[O que fazer]
Reproduza na íntegra, palavra por palavra, o trecho sobre os jogos narrativos de Borderlands.

Quando se fala em Borderlands, a maioria das pessoas logo pensa na clássica franquia de looter shooters em primeira pessoa, repletos de armas insanas, personagens excêntricos e aquele humor ácido que virou marca registrada. Mas em 2014, a Telltale Games mostrou que esse universo tinha espaço para algo bem diferente: um jogo narrativo no estilo point-and-click, focado em escolhas e desenvolvimento de personagens. O resultado foi Tales from the Borderlands, considerado até hoje um dos melhores trabalhos da Telltale. Agora, quase uma década depois, a Gearbox decidiu revisitar esse formato com New Tales From the Borderlands, trazendo uma nova leva de personagens, piadas afiadas e decisões que moldam o destino de seus protagonistas.

[Material fornecido]
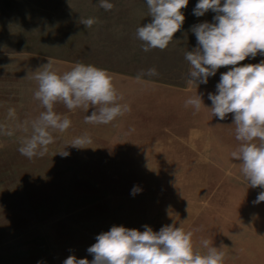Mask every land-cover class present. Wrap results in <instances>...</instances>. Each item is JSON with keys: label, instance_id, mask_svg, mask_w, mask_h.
<instances>
[{"label": "rangeland", "instance_id": "obj_1", "mask_svg": "<svg viewBox=\"0 0 264 264\" xmlns=\"http://www.w3.org/2000/svg\"><path fill=\"white\" fill-rule=\"evenodd\" d=\"M98 2L0 0V124L15 128L44 111L34 98L38 85L32 76L48 59L60 74L77 62L132 77L155 67L158 76L142 79L170 90L163 94L172 102L165 108L163 132L180 139H92L85 148L72 147L74 137L94 127L85 124L83 109L70 111L62 103L55 111L68 115L72 125L54 133L44 157L29 160L19 153L20 139L30 129L12 136L0 131V264H63L70 255L91 261L87 249L112 226L142 232L148 225L158 232L173 224L193 232L196 251H207L204 240L220 247L223 264H250L241 248L251 245L264 257V202L253 203L262 189L248 187L240 162L231 157L239 145L233 114L219 120L208 99L220 74L232 66L218 69L207 84L187 82L190 65L184 56L197 46L190 29L213 22L215 13L197 17L198 0H189L168 47L144 52L136 29L151 22L146 0H109L115 5L111 11ZM88 17L99 22L86 28L80 18ZM261 60L258 54L237 66ZM196 94L206 106L198 112L185 107ZM9 108L15 109V120L8 118ZM126 144L134 149H123ZM134 186L142 189L135 196Z\"/></svg>", "mask_w": 264, "mask_h": 264}, {"label": "clouds", "instance_id": "obj_2", "mask_svg": "<svg viewBox=\"0 0 264 264\" xmlns=\"http://www.w3.org/2000/svg\"><path fill=\"white\" fill-rule=\"evenodd\" d=\"M189 0H146L151 22L136 29V38L142 42V50H165L174 34L184 23L181 9ZM98 6L111 11L115 5L109 0H99ZM211 10L213 22H202L190 29L196 37L197 46L185 53L189 63L187 82L207 84L221 67L232 66L220 74L216 92L208 93L212 115L224 120L233 114L235 139L238 147L231 152L233 160L239 161L240 171L248 187L261 188L254 204L264 202V60L256 64L237 66L246 58L264 56V0H198L193 9L197 17ZM98 18H80V23L91 28ZM159 73L155 67L142 70L137 79L154 77ZM32 79L37 82L34 98L44 111L31 121L17 123L15 128L0 124V131L12 136L20 130L29 133L20 139L18 151L29 160L44 157L49 145L55 142L54 133L67 131L72 121L66 114L55 111L62 103L68 110L83 109L91 114L84 117L87 124H110L131 111L130 105L121 103L123 95L116 89L107 70L81 62L62 74L53 70L52 62L43 64ZM195 111L206 107L201 94L189 97L185 107ZM8 118L16 119L14 108L8 109ZM92 138L84 133L74 137L69 145L85 148ZM68 156L66 151L60 152ZM142 189L134 186L131 195ZM144 231L124 226H112L96 237V243L87 252L93 256L77 259L68 256L63 264H223L224 253L220 247L210 246L204 240L206 252L194 249L192 231L176 225H165L157 231L144 225ZM223 246V245H221ZM41 264V262H38Z\"/></svg>", "mask_w": 264, "mask_h": 264}, {"label": "crops", "instance_id": "obj_3", "mask_svg": "<svg viewBox=\"0 0 264 264\" xmlns=\"http://www.w3.org/2000/svg\"><path fill=\"white\" fill-rule=\"evenodd\" d=\"M107 71L112 76L116 89L123 95L121 103L130 105L131 111L118 117L110 124H89L94 128L85 130L86 133L101 135L92 139L113 142L180 139V136L173 135L171 137L169 134L165 136L163 132L165 108L168 109L172 105V102L164 100L163 94L165 90L170 91L169 89L160 84L150 83L145 79L138 80L136 77L116 71ZM91 111L90 108L88 112H85V115H90ZM151 129H155V133ZM123 149L131 150L134 148L132 144H126ZM241 249L243 254L247 253H245L246 258L250 260L248 263L264 264V257L259 256L260 251L256 246L251 245L247 246L245 250H243L244 248ZM236 262H239V259H236Z\"/></svg>", "mask_w": 264, "mask_h": 264}]
</instances>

[Resposta escrita]
Quando se fala em Borderlands, a maioria das pessoas logo pensa na clássica franquia de looter shooters em primeira pessoa, repletos de armas insanas, personagens excêntricos e aquele humor ácido que virou marca registrada. Mas em 2014, a Telltale Games mostrou que esse universo tinha espaço para algo bem diferente: um jogo narrativo no estilo point-and-click, focado em escolhas e desenvolvimento de personagens. O resultado foi Tales from the Borderlands, considerado até hoje um dos melhores trabalhos da Telltale. Agora, quase uma década depois, a Gearbox decidiu revisitar esse formato com New Tales From the Borderlands, trazendo uma nova leva de personagens, piadas afiadas e decisões que moldam o destino de seus protagonistas.